In many ways, natural gas companies have been “their own worst enemies,” Adam Wilmoth writes:
New technology and improved drilling techniques quickly allowed the industry to tap vast natural gas supplies throughout the county, flooding the market and destroying prices.
Low natural gas prices have forced executives at energy companies around the country to focus on oil and petroleum liquids. This is happening across the U.S. and here in Oklahoma. The Oklahoman story explores operational shifts at SandRidge Energy, Chesapeake Energy, Devon Energy and Continental Resources.
One of the earliest and “most radical” transformations has been seen at SandRidge, The Oklahoman reports. Just two years after being founded as a natural gas company, executives there started transitioning focus to oil.

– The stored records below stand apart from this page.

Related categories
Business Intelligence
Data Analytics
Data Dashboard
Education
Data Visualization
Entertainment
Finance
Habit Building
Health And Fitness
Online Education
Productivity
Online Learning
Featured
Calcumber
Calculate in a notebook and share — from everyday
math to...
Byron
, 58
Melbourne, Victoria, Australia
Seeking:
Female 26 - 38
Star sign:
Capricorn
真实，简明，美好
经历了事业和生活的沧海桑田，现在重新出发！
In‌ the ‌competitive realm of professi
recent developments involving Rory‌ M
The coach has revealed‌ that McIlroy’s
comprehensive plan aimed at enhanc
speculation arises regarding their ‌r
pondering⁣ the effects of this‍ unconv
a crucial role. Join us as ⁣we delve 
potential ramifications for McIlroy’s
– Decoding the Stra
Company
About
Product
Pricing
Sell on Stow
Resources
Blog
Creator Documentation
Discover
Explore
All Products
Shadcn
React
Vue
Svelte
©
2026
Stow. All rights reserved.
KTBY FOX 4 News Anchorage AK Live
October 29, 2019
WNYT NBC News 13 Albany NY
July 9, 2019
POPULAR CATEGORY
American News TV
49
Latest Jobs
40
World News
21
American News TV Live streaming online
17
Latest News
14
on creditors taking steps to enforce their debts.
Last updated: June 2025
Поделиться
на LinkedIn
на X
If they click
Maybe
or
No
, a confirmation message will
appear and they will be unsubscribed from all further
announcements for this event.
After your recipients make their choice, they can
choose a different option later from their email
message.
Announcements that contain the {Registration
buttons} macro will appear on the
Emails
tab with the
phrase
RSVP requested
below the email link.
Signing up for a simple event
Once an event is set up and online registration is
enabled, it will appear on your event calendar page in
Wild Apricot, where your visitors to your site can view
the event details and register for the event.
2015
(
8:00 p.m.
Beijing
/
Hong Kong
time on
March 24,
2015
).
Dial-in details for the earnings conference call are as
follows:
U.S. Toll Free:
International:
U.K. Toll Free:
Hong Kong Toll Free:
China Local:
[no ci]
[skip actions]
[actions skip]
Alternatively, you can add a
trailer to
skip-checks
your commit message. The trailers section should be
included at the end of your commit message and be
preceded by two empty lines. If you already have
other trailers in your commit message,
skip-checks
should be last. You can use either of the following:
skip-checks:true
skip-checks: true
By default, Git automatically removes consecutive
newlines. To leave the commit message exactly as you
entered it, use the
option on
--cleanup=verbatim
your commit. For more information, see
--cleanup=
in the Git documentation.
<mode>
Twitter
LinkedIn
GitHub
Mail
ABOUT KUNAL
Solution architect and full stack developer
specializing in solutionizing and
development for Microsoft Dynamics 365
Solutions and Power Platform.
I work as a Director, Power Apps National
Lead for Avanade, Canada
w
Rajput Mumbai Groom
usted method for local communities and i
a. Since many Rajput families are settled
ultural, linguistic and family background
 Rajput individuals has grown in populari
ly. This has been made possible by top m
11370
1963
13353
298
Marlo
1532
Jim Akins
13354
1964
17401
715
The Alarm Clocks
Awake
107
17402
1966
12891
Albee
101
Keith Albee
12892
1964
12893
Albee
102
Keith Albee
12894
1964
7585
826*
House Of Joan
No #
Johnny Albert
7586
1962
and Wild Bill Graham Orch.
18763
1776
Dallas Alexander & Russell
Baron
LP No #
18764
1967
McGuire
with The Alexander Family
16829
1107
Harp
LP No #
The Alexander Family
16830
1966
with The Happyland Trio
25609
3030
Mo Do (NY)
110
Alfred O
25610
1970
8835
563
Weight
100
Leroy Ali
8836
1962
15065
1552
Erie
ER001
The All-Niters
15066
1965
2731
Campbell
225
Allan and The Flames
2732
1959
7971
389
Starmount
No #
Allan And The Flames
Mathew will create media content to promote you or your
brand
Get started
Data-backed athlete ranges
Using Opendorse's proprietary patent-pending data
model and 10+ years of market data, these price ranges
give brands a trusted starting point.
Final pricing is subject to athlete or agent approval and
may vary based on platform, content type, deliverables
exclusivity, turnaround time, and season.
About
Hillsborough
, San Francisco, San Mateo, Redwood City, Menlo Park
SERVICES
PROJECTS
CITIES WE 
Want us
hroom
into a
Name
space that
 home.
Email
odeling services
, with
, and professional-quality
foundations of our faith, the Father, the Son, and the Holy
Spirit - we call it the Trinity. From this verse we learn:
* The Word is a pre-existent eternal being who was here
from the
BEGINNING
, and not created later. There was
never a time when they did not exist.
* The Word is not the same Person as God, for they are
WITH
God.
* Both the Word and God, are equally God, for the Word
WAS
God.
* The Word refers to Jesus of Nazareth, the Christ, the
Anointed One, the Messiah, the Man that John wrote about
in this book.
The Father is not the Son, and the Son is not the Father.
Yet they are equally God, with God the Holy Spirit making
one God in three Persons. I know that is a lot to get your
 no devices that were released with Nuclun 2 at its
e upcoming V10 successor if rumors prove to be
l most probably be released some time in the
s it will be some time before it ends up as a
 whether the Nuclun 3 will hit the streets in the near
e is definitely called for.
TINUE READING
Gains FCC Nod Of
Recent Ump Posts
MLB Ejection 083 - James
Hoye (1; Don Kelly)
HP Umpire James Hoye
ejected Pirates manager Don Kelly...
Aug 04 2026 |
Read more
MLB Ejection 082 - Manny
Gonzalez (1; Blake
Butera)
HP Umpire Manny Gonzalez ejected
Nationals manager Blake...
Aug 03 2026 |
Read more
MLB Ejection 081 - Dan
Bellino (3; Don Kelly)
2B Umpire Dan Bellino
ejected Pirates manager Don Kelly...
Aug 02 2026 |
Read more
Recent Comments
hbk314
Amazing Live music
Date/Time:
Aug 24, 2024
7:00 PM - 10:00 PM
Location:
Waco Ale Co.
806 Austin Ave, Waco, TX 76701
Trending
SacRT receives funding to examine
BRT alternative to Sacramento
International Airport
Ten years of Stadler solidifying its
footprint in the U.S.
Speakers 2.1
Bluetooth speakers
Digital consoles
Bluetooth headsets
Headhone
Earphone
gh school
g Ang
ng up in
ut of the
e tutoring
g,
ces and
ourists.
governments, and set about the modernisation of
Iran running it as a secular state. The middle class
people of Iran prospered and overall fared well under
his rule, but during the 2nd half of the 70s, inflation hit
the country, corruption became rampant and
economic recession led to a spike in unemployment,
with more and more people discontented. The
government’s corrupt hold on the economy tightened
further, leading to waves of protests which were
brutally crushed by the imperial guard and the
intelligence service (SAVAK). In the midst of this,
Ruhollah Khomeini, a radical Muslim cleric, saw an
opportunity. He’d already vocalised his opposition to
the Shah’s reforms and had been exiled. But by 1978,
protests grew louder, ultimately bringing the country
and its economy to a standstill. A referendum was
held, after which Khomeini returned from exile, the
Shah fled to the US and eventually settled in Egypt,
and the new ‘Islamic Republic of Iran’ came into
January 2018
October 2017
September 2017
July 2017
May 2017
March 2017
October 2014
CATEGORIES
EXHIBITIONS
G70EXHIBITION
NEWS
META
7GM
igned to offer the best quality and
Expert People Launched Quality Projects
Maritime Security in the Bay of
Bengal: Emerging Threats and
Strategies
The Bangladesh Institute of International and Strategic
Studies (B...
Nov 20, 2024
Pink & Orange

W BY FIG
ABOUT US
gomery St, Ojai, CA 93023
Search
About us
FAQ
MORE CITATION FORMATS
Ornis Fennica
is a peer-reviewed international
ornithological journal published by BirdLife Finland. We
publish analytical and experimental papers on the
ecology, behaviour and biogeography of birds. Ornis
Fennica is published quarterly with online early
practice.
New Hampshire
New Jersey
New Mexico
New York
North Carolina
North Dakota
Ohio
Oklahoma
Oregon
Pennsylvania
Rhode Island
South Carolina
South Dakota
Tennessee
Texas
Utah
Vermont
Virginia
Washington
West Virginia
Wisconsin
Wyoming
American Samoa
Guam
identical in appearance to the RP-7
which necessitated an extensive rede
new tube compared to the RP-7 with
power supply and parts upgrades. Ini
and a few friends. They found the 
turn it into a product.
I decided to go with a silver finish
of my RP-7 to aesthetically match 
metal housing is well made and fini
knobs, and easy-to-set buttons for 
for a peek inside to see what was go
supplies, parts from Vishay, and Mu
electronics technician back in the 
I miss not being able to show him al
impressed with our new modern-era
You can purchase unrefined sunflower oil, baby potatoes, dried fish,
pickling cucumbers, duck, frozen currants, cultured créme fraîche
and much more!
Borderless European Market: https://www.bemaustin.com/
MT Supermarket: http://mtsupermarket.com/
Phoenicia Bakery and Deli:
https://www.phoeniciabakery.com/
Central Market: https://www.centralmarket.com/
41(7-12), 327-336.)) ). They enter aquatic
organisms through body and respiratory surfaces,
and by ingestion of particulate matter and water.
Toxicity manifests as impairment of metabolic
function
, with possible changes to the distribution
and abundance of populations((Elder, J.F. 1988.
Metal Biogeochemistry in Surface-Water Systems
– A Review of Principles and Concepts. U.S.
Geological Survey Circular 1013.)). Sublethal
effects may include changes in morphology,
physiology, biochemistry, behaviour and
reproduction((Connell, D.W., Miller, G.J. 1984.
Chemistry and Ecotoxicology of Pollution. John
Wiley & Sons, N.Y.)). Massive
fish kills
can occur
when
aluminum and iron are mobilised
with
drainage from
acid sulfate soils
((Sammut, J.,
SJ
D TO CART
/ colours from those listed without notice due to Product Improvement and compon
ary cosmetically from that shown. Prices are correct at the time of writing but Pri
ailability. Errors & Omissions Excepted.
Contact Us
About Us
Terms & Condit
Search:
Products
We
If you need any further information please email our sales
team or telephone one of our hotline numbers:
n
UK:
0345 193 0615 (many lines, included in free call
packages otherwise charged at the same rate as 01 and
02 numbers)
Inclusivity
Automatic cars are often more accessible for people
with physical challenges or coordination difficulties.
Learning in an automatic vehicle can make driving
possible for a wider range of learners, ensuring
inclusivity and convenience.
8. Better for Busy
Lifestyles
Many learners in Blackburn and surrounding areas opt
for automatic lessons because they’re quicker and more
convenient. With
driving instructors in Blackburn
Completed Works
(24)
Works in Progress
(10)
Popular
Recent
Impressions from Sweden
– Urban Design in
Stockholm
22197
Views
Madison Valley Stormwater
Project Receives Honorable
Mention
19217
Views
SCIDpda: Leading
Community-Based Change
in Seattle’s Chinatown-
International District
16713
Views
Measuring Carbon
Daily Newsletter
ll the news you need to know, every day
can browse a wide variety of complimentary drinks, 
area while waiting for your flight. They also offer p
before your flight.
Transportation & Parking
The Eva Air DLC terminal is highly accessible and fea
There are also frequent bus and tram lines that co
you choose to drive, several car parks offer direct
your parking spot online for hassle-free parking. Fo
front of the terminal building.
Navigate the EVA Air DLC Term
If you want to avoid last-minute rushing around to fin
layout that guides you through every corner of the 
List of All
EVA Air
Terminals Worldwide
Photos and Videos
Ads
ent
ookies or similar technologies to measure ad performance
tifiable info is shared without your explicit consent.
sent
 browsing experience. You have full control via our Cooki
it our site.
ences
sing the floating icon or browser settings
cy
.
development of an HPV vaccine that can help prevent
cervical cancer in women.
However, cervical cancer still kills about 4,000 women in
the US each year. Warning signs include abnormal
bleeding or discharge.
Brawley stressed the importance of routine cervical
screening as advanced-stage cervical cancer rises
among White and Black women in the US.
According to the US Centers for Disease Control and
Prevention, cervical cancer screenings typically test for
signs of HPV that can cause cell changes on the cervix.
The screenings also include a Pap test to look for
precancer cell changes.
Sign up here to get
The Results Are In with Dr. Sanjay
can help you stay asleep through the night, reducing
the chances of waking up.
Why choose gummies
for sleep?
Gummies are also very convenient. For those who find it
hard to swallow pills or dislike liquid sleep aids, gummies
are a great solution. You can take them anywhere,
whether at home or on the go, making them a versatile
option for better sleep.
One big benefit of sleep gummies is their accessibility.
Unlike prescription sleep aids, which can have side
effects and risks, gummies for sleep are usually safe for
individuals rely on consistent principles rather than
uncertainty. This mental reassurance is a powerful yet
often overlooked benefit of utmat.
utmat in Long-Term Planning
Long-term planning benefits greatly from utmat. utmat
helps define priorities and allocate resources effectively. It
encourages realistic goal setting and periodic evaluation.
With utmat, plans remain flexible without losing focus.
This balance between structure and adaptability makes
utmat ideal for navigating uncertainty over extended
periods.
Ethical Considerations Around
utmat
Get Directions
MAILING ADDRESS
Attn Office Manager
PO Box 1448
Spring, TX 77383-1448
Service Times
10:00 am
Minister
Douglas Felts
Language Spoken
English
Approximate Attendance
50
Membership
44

To make the transition, SandRidge sold off natural gas producing assets, gobbled up oil companies and oil and natural gas liquids-rich properties and piled on billions of dollars in debt, the paper reports.
Revenues at SandRidge are up now that it’s largely an oil company, according to The Oklahoman. Chesapeake is making the switch, too. And, like SandRidge, has piled on debt during the gas-to-liquids transition.
The shift has been less dramatic for low-debt Devon and Continental, The Oklahoman reports. Devon has long balanced a mix of both natural gas and oil properties, and Continental has had oil interests “for decades” and didn’t take on debt to make the switch.